**Exercise requirements:** All that is needed is a count of the lines in this data that contain the word "shown".

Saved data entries
=== Section Start ===
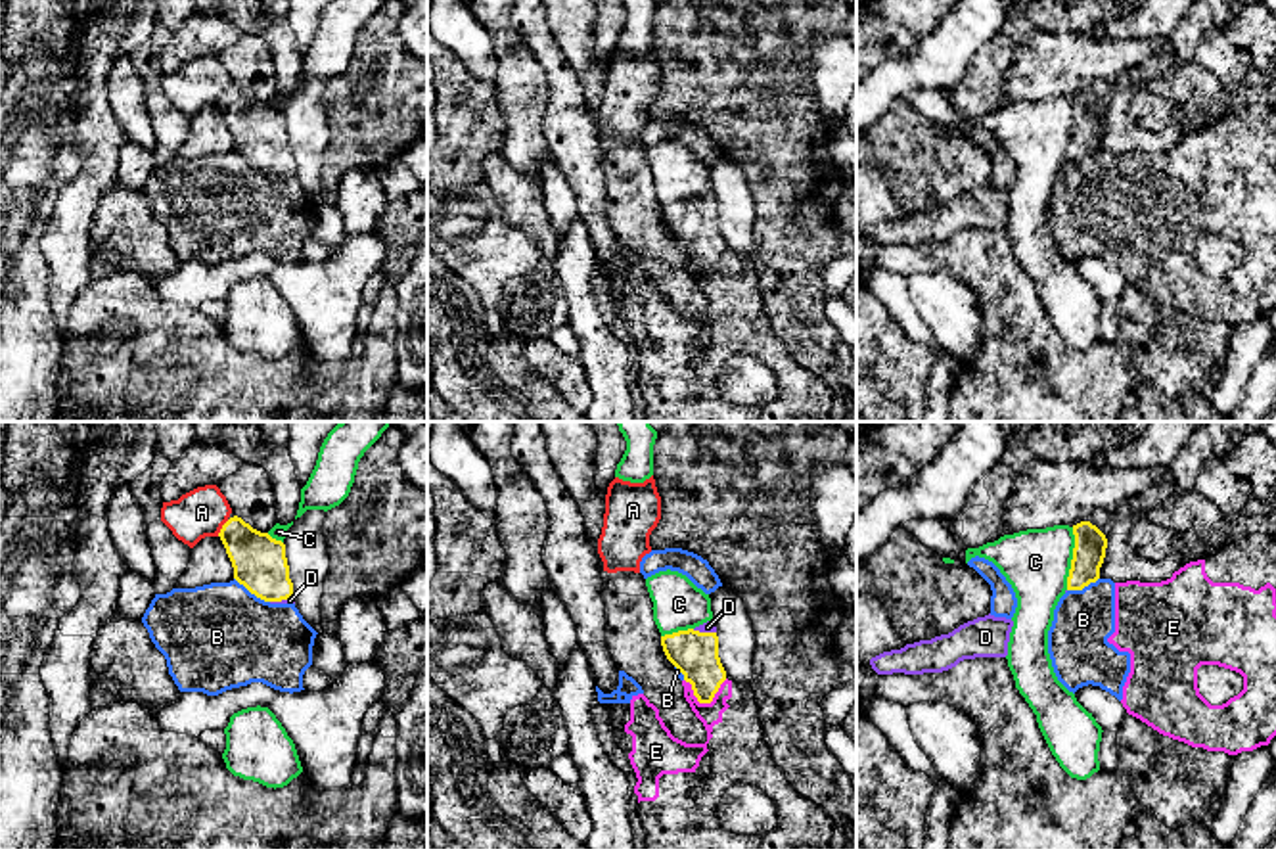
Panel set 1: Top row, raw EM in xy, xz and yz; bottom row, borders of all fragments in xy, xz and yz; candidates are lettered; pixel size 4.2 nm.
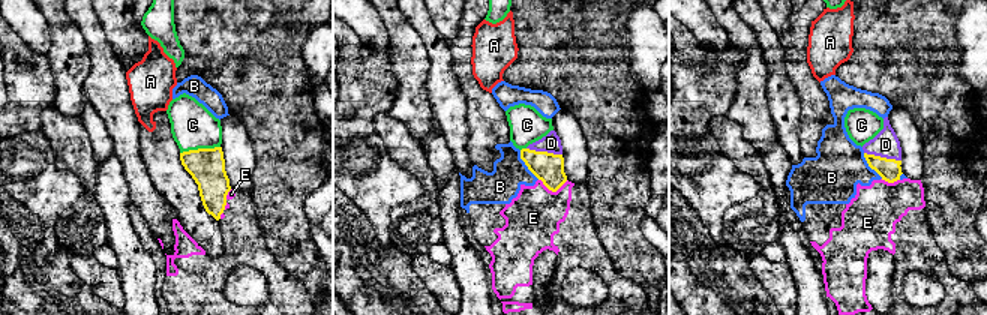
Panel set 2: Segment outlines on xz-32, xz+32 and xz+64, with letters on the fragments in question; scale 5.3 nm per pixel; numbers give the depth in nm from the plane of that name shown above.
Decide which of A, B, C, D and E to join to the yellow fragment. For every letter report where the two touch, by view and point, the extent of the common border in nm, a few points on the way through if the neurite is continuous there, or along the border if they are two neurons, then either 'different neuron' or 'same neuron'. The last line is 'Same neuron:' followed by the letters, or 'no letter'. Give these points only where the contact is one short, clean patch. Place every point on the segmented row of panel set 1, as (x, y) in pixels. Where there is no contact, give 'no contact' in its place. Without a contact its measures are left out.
A: meets yellow in xy at (223, 527); contact 90 nm long; border along xy (228, 520), (217, 535); different neuron
B: meets yellow in xy at (251, 593); contact 190 nm long; border along xy (234, 577), (269, 602); different neuron
C: meets yellow in yz at (1073, 558); contact 260 nm long; border along yz (1073, 527), (1073, 558), (1066, 589); different neuron
D: meets yellow in xy at (282, 598); contact 110 nm long; runs through xy (259, 562), (282, 598), (290, 600); same neuron
E: meets yellow in xz at (704, 702); contact 180 nm long; border along xz (727, 679), (709, 702), (700, 702), (684, 681); different neuron
Same neuron: D

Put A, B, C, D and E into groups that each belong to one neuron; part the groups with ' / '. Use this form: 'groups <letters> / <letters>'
groups A / B E / C / D

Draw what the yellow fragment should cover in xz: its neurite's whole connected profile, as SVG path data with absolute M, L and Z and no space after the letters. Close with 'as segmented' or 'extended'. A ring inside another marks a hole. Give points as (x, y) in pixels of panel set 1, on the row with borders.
M715 621L665 634L661 636L661 646L667 659L684 675L684 680L692 684L697 701L711 703L726 680L726 671L718 657Z; extended

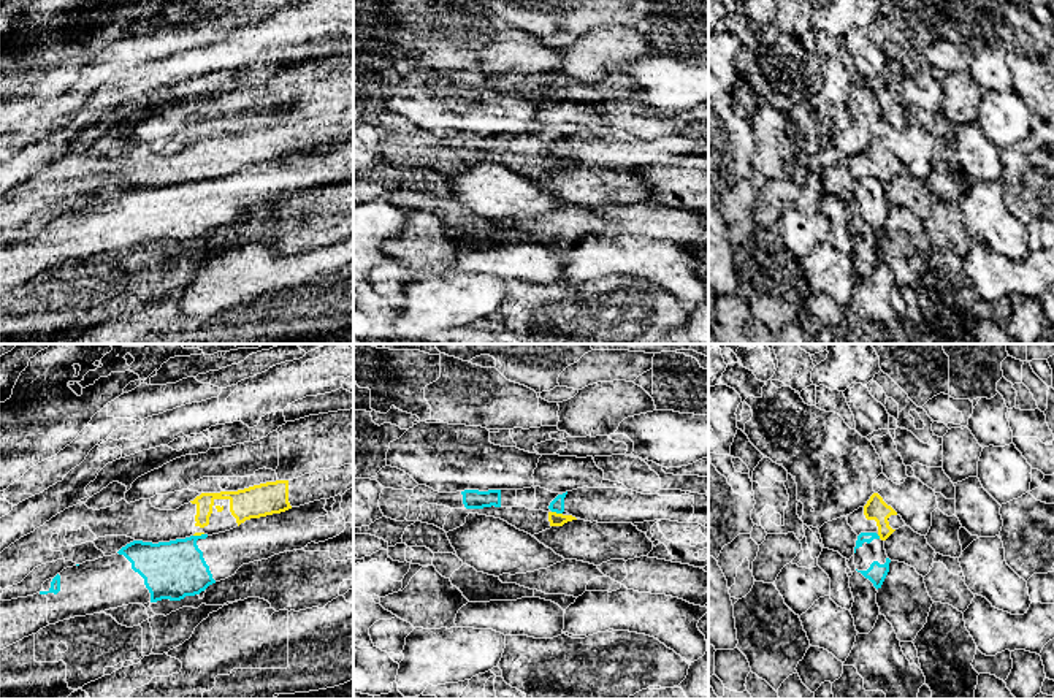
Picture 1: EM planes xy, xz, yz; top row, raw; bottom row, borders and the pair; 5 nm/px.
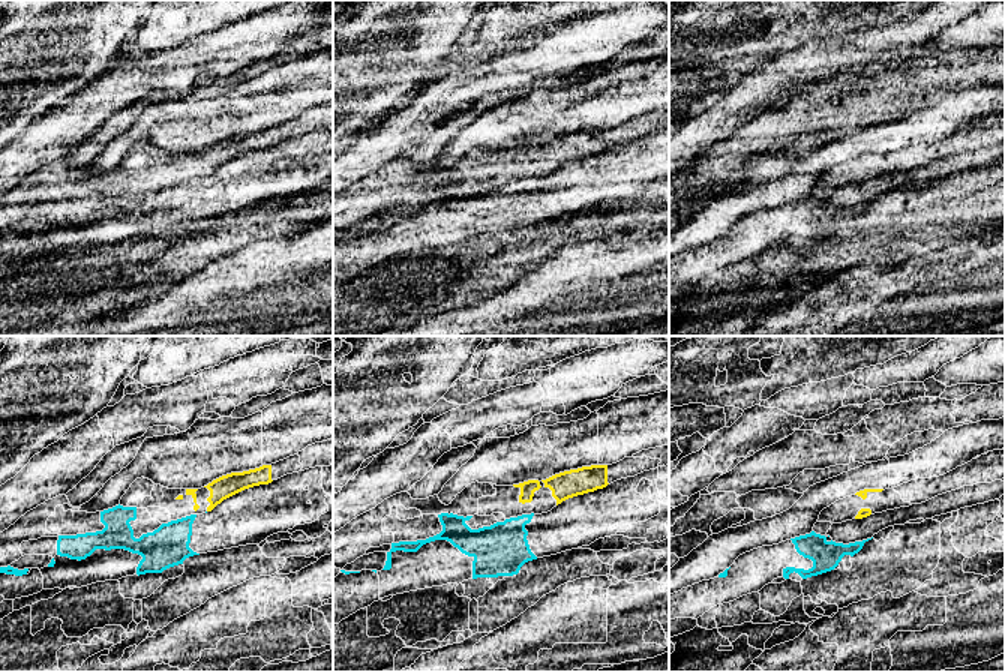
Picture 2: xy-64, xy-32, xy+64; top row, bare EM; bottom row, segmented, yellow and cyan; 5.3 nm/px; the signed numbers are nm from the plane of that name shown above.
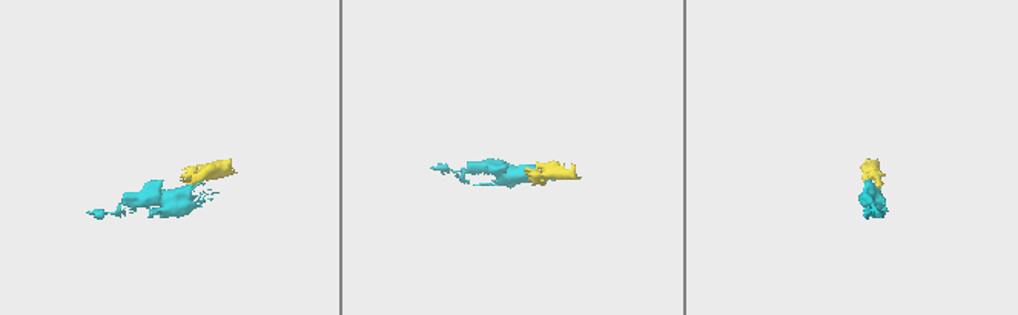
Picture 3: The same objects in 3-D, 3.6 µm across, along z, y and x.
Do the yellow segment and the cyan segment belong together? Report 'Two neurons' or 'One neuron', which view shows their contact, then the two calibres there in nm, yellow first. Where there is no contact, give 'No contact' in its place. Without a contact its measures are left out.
Two neurons. Touches yellow in xz. Thickness 70 nm (yellow) against 70 nm

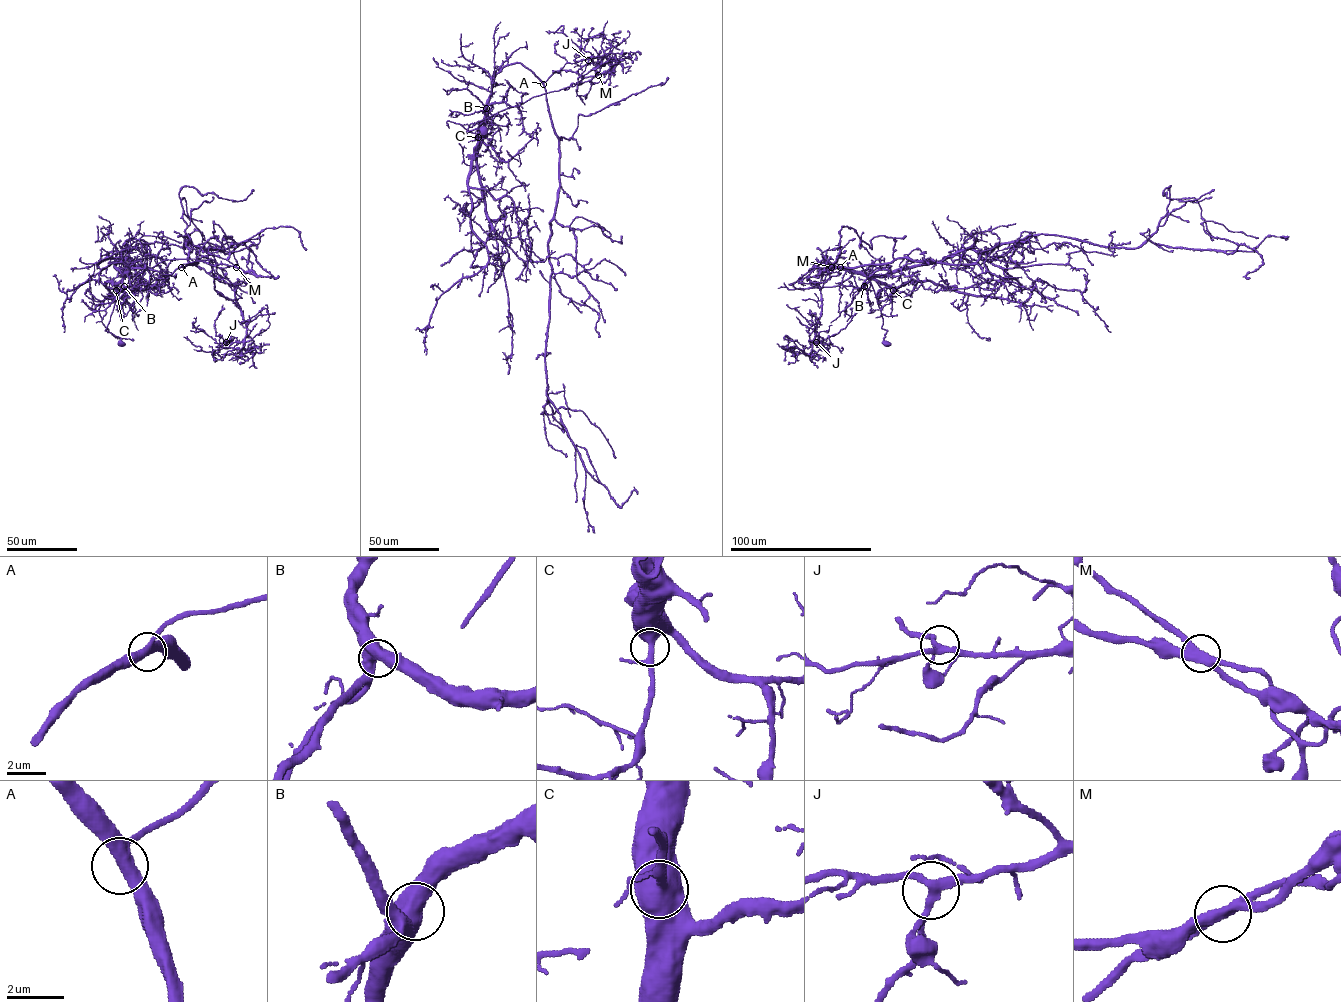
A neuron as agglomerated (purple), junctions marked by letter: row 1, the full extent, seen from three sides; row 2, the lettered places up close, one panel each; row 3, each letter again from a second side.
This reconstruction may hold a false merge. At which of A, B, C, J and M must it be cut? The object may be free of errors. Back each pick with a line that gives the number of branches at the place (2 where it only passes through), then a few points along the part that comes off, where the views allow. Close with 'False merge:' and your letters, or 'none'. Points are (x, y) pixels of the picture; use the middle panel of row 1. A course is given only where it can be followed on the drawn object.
M: branches 3; course (598, 75), (609, 70), (608, 54), (578, 85), (536, 96), (469, 125), (468, 131), (483, 127), (484, 135)
False merge: M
=== Section End ===
**Solution to this exercise:** 2